Devant les problèmes liés au retard diagnostique du SAS,
nous proposons un questionnaire simplifié de dépistage,
destiné au médecin généraliste, premier
maillon de la chaîne, et devant l’allongement de la liste
d’attente des
demandes d’exploration dans les unités de sommeil, nous
proposons un autre questionnaire plus détaillé,
à usage spécialisé, qui correspond à une
version améliorée de notre propre auto-questionnaire.
Cette version devrait permettre une gestion plus rationnelle des listes d’attente.
Cette étude nous a permis par ailleurs de formuler une autocritique de nos propres méthodes de prise en charge
du patient apnéique et du groupe de patients non apnéiques.
Il en découle un réaménagement de notre
questionnaire. Ainsi, un certain nombre de questions jugées
redondantes
ou mal formulées ont été retirées ou
reformulées.

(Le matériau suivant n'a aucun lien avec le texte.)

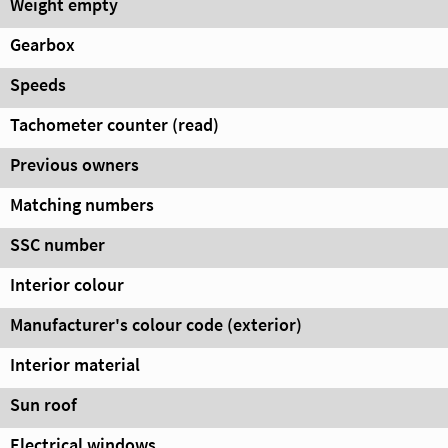
Weight empty
Gearbox
Speeds
Tachometer counter (read)
Previous owners
Matching numbers
SSC number
Interior colour
Manufacturer's colour code (exterior)
Interior material
Sun roof
Electrical windows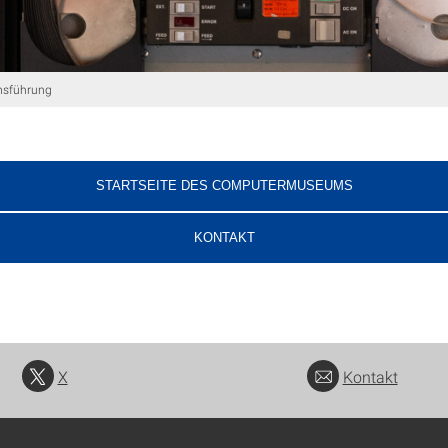
msführung
STARTSEITE DES COMPUTERMUSEUMS
KONTAKT
X
Kontakt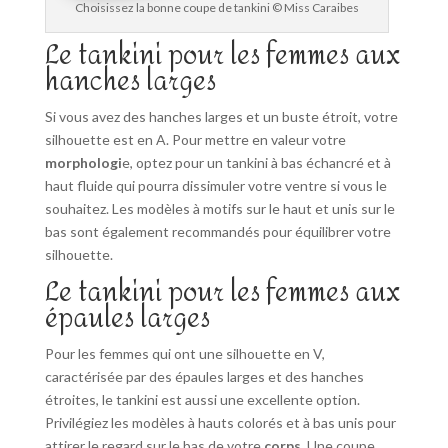
Choisissez la bonne coupe de tankini © Miss Caraibes
Le tankini pour les femmes aux
hanches larges
Si vous avez des hanches larges et un buste étroit, votre
silhouette est en A. Pour mettre en valeur votre
morphologi
e, optez pour un tankini à bas échancré et à
haut fluide qui pourra dissimuler votre ventre si vous le
souhaitez. Les modèles à motifs sur le haut et unis sur le
bas sont également recommandés pour équilibrer votre
silhouette.
Le tankini pour les femmes aux
épaules larges
Pour les femmes qui ont une silhouette en V,
caractérisée par des épaules larges et des hanches
étroites, le tankini est aussi une excellente option.
Privilégiez les modèles à hauts colorés et à bas unis pour
attirer le regard sur le bas de votre
corps
. Une coupe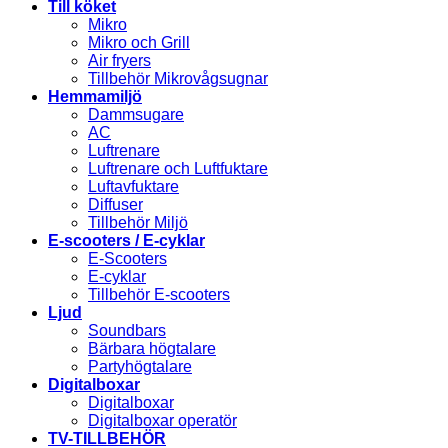
Till köket
Mikro
Mikro och Grill
Air fryers
Tillbehör Mikrovågsugnar
Hemmamiljö
Dammsugare
AC
Luftrenare
Luftrenare och Luftfuktare
Luftavfuktare
Diffuser
Tillbehör Miljö
E-scooters / E-cyklar
E-Scooters
E-cyklar
Tillbehör E-scooters
Ljud
Soundbars
Bärbara högtalare
Partyhögtalare
Digitalboxar
Digitalboxar
Digitalboxar operatör
TV-TILLBEHÖR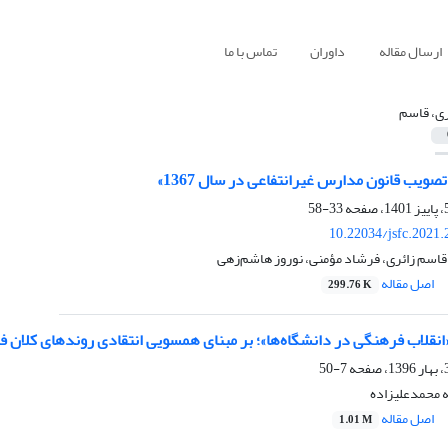
ارسال مقاله
داوران
تماس با ما
ری، قاسم
صویب قانون مدارس غیرانتفاعی در سال 1367»
33-58
10.22034/jsfc.2021
، قاسم زائری، فرشاد مؤمنی، نوروز هاشم‌زهی
اصل مقاله
299.76 K
 «انقلاب فرهنگی در دانشگاه‌ها»؛ بر مبنای همسویی انتقادی روند‌های کلان 
7-50
ه محمدعلیزاده
اصل مقاله
1.01 M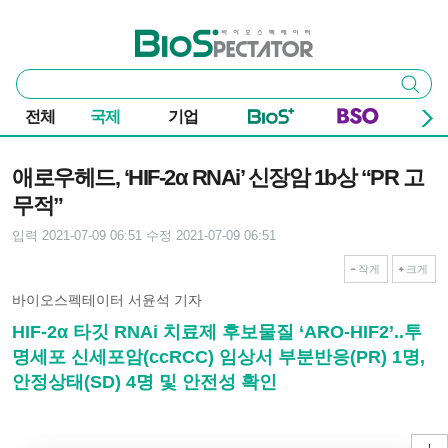
본문 바로가기
주요 메뉴
바이오스펙테이터
통
검색
합
검
전체
국제
기업
색
기사본문
애로우헤드, ‘HIF-2α RNAi’ 신장암 1b상 “PR 고
무적”
입력 2021-07-09 06:51
수정 2021-07-09 06:51
작게
크게
바이오스펙테이터 서윤석 기자
HIF-2α 타깃 RNAi 치료제 후보물질 ‘ARO-HIF2’..투
명세포 신세포암(ccRCC) 임상서 부분반응(PR) 1명,
안정상태(SD) 4명 및 안전성 확인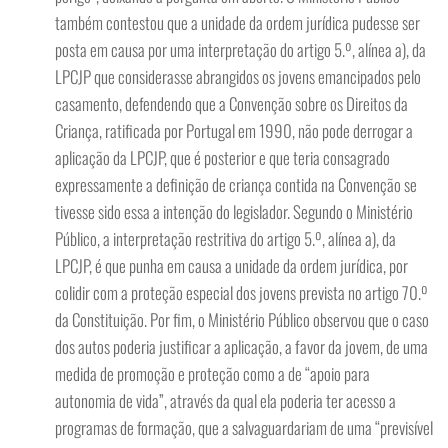
também contestou que a unidade da ordem jurídica pudesse ser
posta em causa por uma interpretação do artigo 5.º, alínea a), da
LPCJP que considerasse abrangidos os jovens emancipados pelo
casamento, defendendo que a Convenção sobre os Direitos da
Criança, ratificada por Portugal em 1990, não pode derrogar a
aplicação da LPCJP, que é posterior e que teria consagrado
expressamente a definição de criança contida na Convenção se
tivesse sido essa a intenção do legislador. Segundo o Ministério
Público, a interpretação restritiva do artigo 5.º, alínea a), da
LPCJP, é que punha em causa a unidade da ordem jurídica, por
colidir com a proteção especial dos jovens prevista no artigo 70.º
da Constituição. Por fim, o Ministério Público observou que o caso
dos autos poderia justificar a aplicação, a favor da jovem, de uma
medida de promoção e proteção como a de “apoio para
autonomia de vida”, através da qual ela poderia ter acesso a
programas de formação, que a salvaguardariam de uma “previsível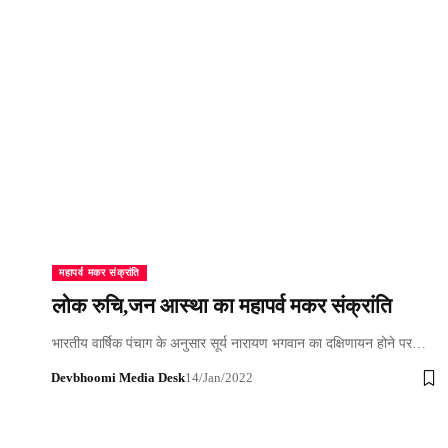
महापर्व मकर संक्रांति
लोक रुचि,जन आस्था का महापर्व मकर संक्रांति
भारतीय वार्षिक पंचाग के अनुसार सूर्य नारायण भगवान का दक्षिणायन होने पर…
Devbhoomi Media Desk
14/Jan/2022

Une version en créole a été
adaptée à usage local pour l’île de la
Réunion.
Les items peu discriminants ont également été
supprimés. Nous avons par contre procédé à
un enrichissement
de notre questionnaire avec les éléments traduisant
des interactions avec le syndrome métabolique et prévu de
compléter notre bilan cardiovasculaire au delà du questionnaire pour inclure : les mesures des marqueurs du
diabète, les tours de taille et de cou, l’exploration des
anomalies lipidiques, la mesure et la surveillance de la
pression artérielle, la courbe de poids …
Enfin, cette revue nous a permis de proposer un modèle
prédictif du SAS à partir d’une analyse
multivariée et
d’avancer quelques hypothèses diagnostiques et des perspectives de recherche.